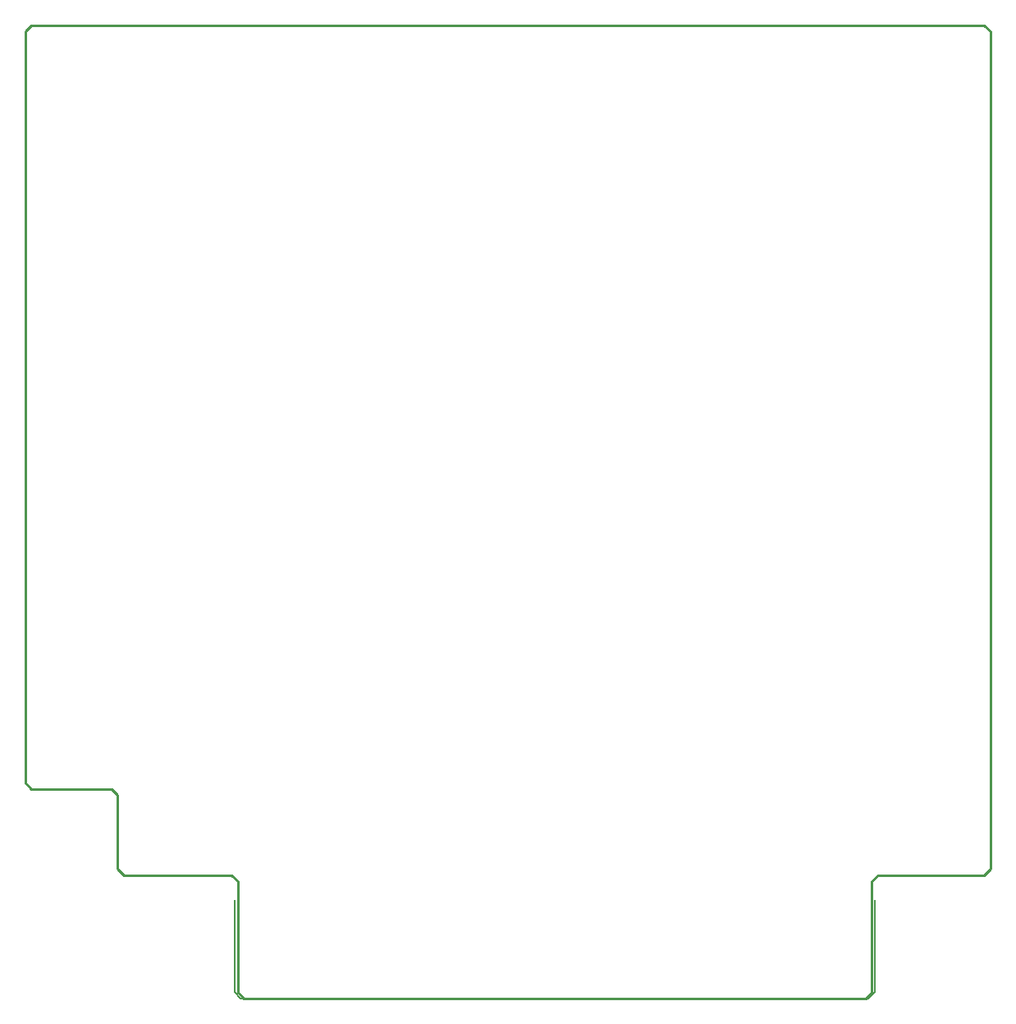
<source format=gko>
G75*
%MOIN*%
%OFA0B0*%
%FSLAX25Y25*%
%IPPOS*%
%LPD*%
%AMOC8*
5,1,8,0,0,1.08239X$1,22.5*
%
%ADD10C,0.01000*%
%ADD11C,0.00500*%
D10*
X0041591Y0055000D02*
X0039091Y0057500D01*
X0039091Y0087500D01*
X0036591Y0090000D01*
X0004091Y0090000D01*
X0001591Y0092500D01*
X0001591Y0397500D01*
X0004091Y0400000D01*
X0391091Y0400000D01*
X0393591Y0397500D01*
X0393591Y0057500D01*
X0391091Y0055000D01*
X0347841Y0055000D01*
X0345341Y0052500D01*
X0345341Y0007500D01*
X0342841Y0005000D01*
X0090341Y0005000D01*
X0087841Y0007500D01*
X0087841Y0052500D01*
X0085341Y0055000D01*
X0041591Y0055000D01*
D11*
X0086591Y0045000D02*
X0086591Y0007500D01*
X0089091Y0005000D01*
X0344091Y0005000D01*
X0346591Y0007500D01*
X0346591Y0045000D01*
M02*

</source>
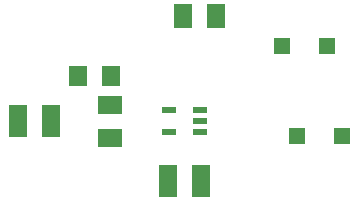
<source format=gbr>
G04 #@! TF.GenerationSoftware,KiCad,Pcbnew,(5.0.0)*
G04 #@! TF.CreationDate,2020-02-21T08:36:11-08:00*
G04 #@! TF.ProjectId,12V Power Circuit V4,31325620506F77657220436972637569,rev?*
G04 #@! TF.SameCoordinates,Original*
G04 #@! TF.FileFunction,Paste,Top*
G04 #@! TF.FilePolarity,Positive*
%FSLAX46Y46*%
G04 Gerber Fmt 4.6, Leading zero omitted, Abs format (unit mm)*
G04 Created by KiCad (PCBNEW (5.0.0)) date 02/21/20 08:36:11*
%MOMM*%
%LPD*%
G01*
G04 APERTURE LIST*
%ADD10R,1.200000X0.550000*%
%ADD11R,1.400000X1.400000*%
%ADD12R,1.600000X2.700000*%
%ADD13R,1.600000X1.800000*%
%ADD14R,1.600000X2.000000*%
%ADD15R,2.000000X1.600000*%
G04 APERTURE END LIST*
D10*
G04 #@! TO.C,U$1*
X143556100Y-108488600D03*
X143556100Y-106588600D03*
X146156100Y-106588600D03*
X146156100Y-107538600D03*
X146156100Y-108488600D03*
G04 #@! TD*
D11*
G04 #@! TO.C,D1*
X156916100Y-101188600D03*
X153116100Y-101188600D03*
G04 #@! TD*
G04 #@! TO.C,D2*
X158186100Y-108808600D03*
X154386100Y-108808600D03*
G04 #@! TD*
D12*
G04 #@! TO.C,C1*
X143456100Y-112618600D03*
X146256100Y-112618600D03*
G04 #@! TD*
G04 #@! TO.C,C2*
X130756100Y-107538600D03*
X133556100Y-107538600D03*
G04 #@! TD*
D13*
G04 #@! TO.C,C3*
X135836100Y-103728600D03*
X138636100Y-103728600D03*
G04 #@! TD*
D14*
G04 #@! TO.C,R1*
X144726100Y-98648600D03*
X147526100Y-98648600D03*
G04 #@! TD*
D15*
G04 #@! TO.C,R2*
X138506100Y-108938600D03*
X138506100Y-106138600D03*
G04 #@! TD*
M02*

</source>
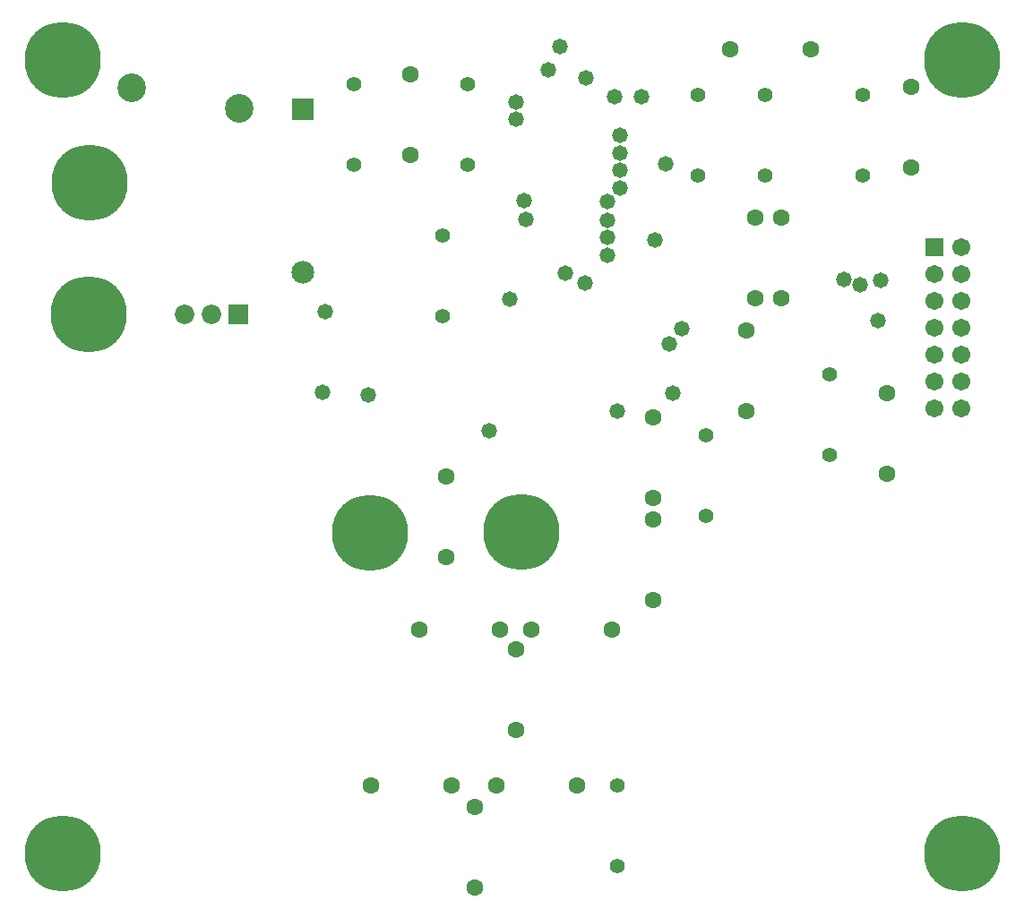
<source format=gbs>
G04*
G04 #@! TF.GenerationSoftware,Altium Limited,Altium Designer,25.3.3 (18)*
G04*
G04 Layer_Color=16711935*
%FSLAX26Y26*%
%MOIN*%
G70*
G04*
G04 #@! TF.SameCoordinates,14895927-405C-4533-9FDA-7E114B43C09E*
G04*
G04*
G04 #@! TF.FilePolarity,Negative*
G04*
G01*
G75*
%ADD26C,0.283591*%
%ADD27C,0.055244*%
%ADD28R,0.072441X0.072441*%
%ADD29C,0.072441*%
%ADD30C,0.084378*%
%ADD31R,0.084378X0.084378*%
%ADD32C,0.063118*%
%ADD33C,0.067055*%
%ADD34R,0.067055X0.067055*%
%ADD35C,0.106425*%
%ADD36C,0.058000*%
D26*
X196850Y3150047D02*
D03*
X3543307D02*
D03*
Y197291D02*
D03*
X196850Y196850D02*
D03*
X1340000Y1390000D02*
D03*
X295000Y2205000D02*
D03*
X296369Y2694094D02*
D03*
X1905000Y1395000D02*
D03*
D27*
X3050000Y1680000D02*
D03*
Y1980000D02*
D03*
X1611891Y2196892D02*
D03*
Y2496892D02*
D03*
X3175000Y2720000D02*
D03*
Y3020000D02*
D03*
X1280000Y2760000D02*
D03*
Y3060000D02*
D03*
X1705000D02*
D03*
Y2760000D02*
D03*
X2560000Y2720000D02*
D03*
Y3020000D02*
D03*
X2589504Y1454438D02*
D03*
Y1754438D02*
D03*
X2810000Y2720000D02*
D03*
Y3020000D02*
D03*
X2260000Y150000D02*
D03*
Y450000D02*
D03*
D28*
X850000Y2205000D02*
D03*
D29*
X750000D02*
D03*
X650000D02*
D03*
D30*
X1090000Y2361260D02*
D03*
D31*
Y2968740D02*
D03*
D32*
X2394504Y1139438D02*
D03*
Y1439438D02*
D03*
X2740000Y1845000D02*
D03*
Y2145000D02*
D03*
X3265000Y1610000D02*
D03*
Y1910000D02*
D03*
X2110000Y450000D02*
D03*
X1810000D02*
D03*
X1625000Y1300000D02*
D03*
Y1600000D02*
D03*
X2240000Y1032055D02*
D03*
X1940000D02*
D03*
X2980000Y3190000D02*
D03*
X2680000D02*
D03*
X2775000Y2565000D02*
D03*
Y2265000D02*
D03*
X2870000D02*
D03*
Y2565000D02*
D03*
X3355000Y2750000D02*
D03*
Y3050000D02*
D03*
X1490591Y3095839D02*
D03*
Y2795839D02*
D03*
X1730000Y70000D02*
D03*
Y370000D02*
D03*
X1345000Y450000D02*
D03*
X1645000D02*
D03*
X1525000Y1032055D02*
D03*
X1825000D02*
D03*
X1883819Y656559D02*
D03*
Y956559D02*
D03*
X2394504Y1819438D02*
D03*
Y1519438D02*
D03*
D33*
X3540000Y1855000D02*
D03*
X3440000D02*
D03*
X3540000Y1955000D02*
D03*
X3440000D02*
D03*
X3540000Y2055000D02*
D03*
X3440000D02*
D03*
X3540000Y2155000D02*
D03*
X3440000D02*
D03*
X3540000Y2255000D02*
D03*
X3440000D02*
D03*
X3540000Y2355000D02*
D03*
X3440000D02*
D03*
X3540000Y2455000D02*
D03*
D34*
X3440000D02*
D03*
D35*
X453424Y3048740D02*
D03*
X855000Y2970000D02*
D03*
D36*
X3240757Y2329243D02*
D03*
X2046449Y3201634D02*
D03*
X3105000Y2335000D02*
D03*
X2455000Y2094000D02*
D03*
X1335000Y1905000D02*
D03*
X1165000Y1915000D02*
D03*
X1175000Y2215000D02*
D03*
X2068326Y2356326D02*
D03*
X1920581Y2557703D02*
D03*
X1915000Y2628000D02*
D03*
X2225000Y2490000D02*
D03*
Y2625000D02*
D03*
Y2555000D02*
D03*
X2225745Y2425142D02*
D03*
X2270000Y2675000D02*
D03*
X2140000Y2320000D02*
D03*
X1860000Y2260000D02*
D03*
X3229458Y2181000D02*
D03*
X2145855Y3084921D02*
D03*
X2270000Y2870000D02*
D03*
X2466547Y1911985D02*
D03*
X2270000Y2740000D02*
D03*
X2259504Y1844438D02*
D03*
X2440407Y2764843D02*
D03*
X1785000Y1770000D02*
D03*
X2270262Y2803368D02*
D03*
X2500000Y2150000D02*
D03*
X2350000Y3015000D02*
D03*
X1885000Y2930000D02*
D03*
X2250000Y3015000D02*
D03*
X2005000Y3115000D02*
D03*
X2400407Y2480000D02*
D03*
X3165000Y2315000D02*
D03*
X1885000Y2995000D02*
D03*
M02*

</source>
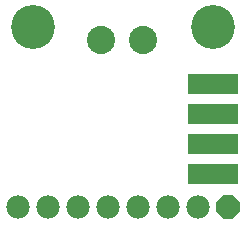
<source format=gbr>
G04 EAGLE Gerber RS-274X export*
G75*
%MOMM*%
%FSLAX34Y34*%
%LPD*%
%INSoldermask Bottom*%
%IPPOS*%
%AMOC8*
5,1,8,0,0,1.08239X$1,22.5*%
G01*
%ADD10C,2.387600*%
%ADD11C,3.719200*%
%ADD12P,2.144431X8X292.500000*%
%ADD13C,1.981200*%
%ADD14R,4.200000X1.800000*%


D10*
X83600Y166370D03*
X118600Y166370D03*
D11*
X177800Y177800D03*
X25400Y177800D03*
D12*
X190500Y25400D03*
D13*
X165100Y25400D03*
X139700Y25400D03*
X114300Y25400D03*
X88900Y25400D03*
X63500Y25400D03*
X38100Y25400D03*
X12700Y25400D03*
D14*
X177800Y129540D03*
X177800Y104140D03*
X177800Y78740D03*
X177800Y53340D03*
M02*

</source>
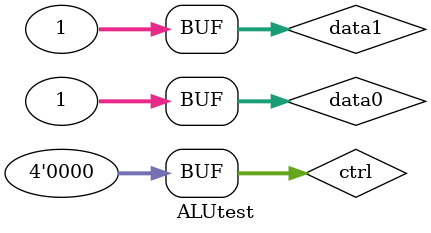
<source format=v>
module ALUtest();
    reg [31:0] data0, data1;
    reg [3:0] ctrl;
    wire [31:0] result;
    wire zeroFlag;

    ALU testAlu (data0, data1, ctrl, result, zeroFlag);

    initial begin
        data0 <= 32'b1; data1 <= 32'b1; ctrl <= 0000;
    end

endmodule
</source>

▶ [Instructions to follow] Pictures stay out. Transcribe the lines from the start of the entries above through the line with "X0089091Y0005000D01*", exactly.

▶ [Exercise output]
<source format=gko>
G75*
%MOIN*%
%OFA0B0*%
%FSLAX25Y25*%
%IPPOS*%
%LPD*%
%AMOC8*
5,1,8,0,0,1.08239X$1,22.5*
%
%ADD10C,0.01000*%
%ADD11C,0.00500*%
D10*
X0041591Y0055000D02*
X0039091Y0057500D01*
X0039091Y0087500D01*
X0036591Y0090000D01*
X0004091Y0090000D01*
X0001591Y0092500D01*
X0001591Y0397500D01*
X0004091Y0400000D01*
X0391091Y0400000D01*
X0393591Y0397500D01*
X0393591Y0057500D01*
X0391091Y0055000D01*
X0347841Y0055000D01*
X0345341Y0052500D01*
X0345341Y0007500D01*
X0342841Y0005000D01*
X0090341Y0005000D01*
X0087841Y0007500D01*
X0087841Y0052500D01*
X0085341Y0055000D01*
X0041591Y0055000D01*
D11*
X0086591Y0045000D02*
X0086591Y0007500D01*
X0089091Y0005000D01*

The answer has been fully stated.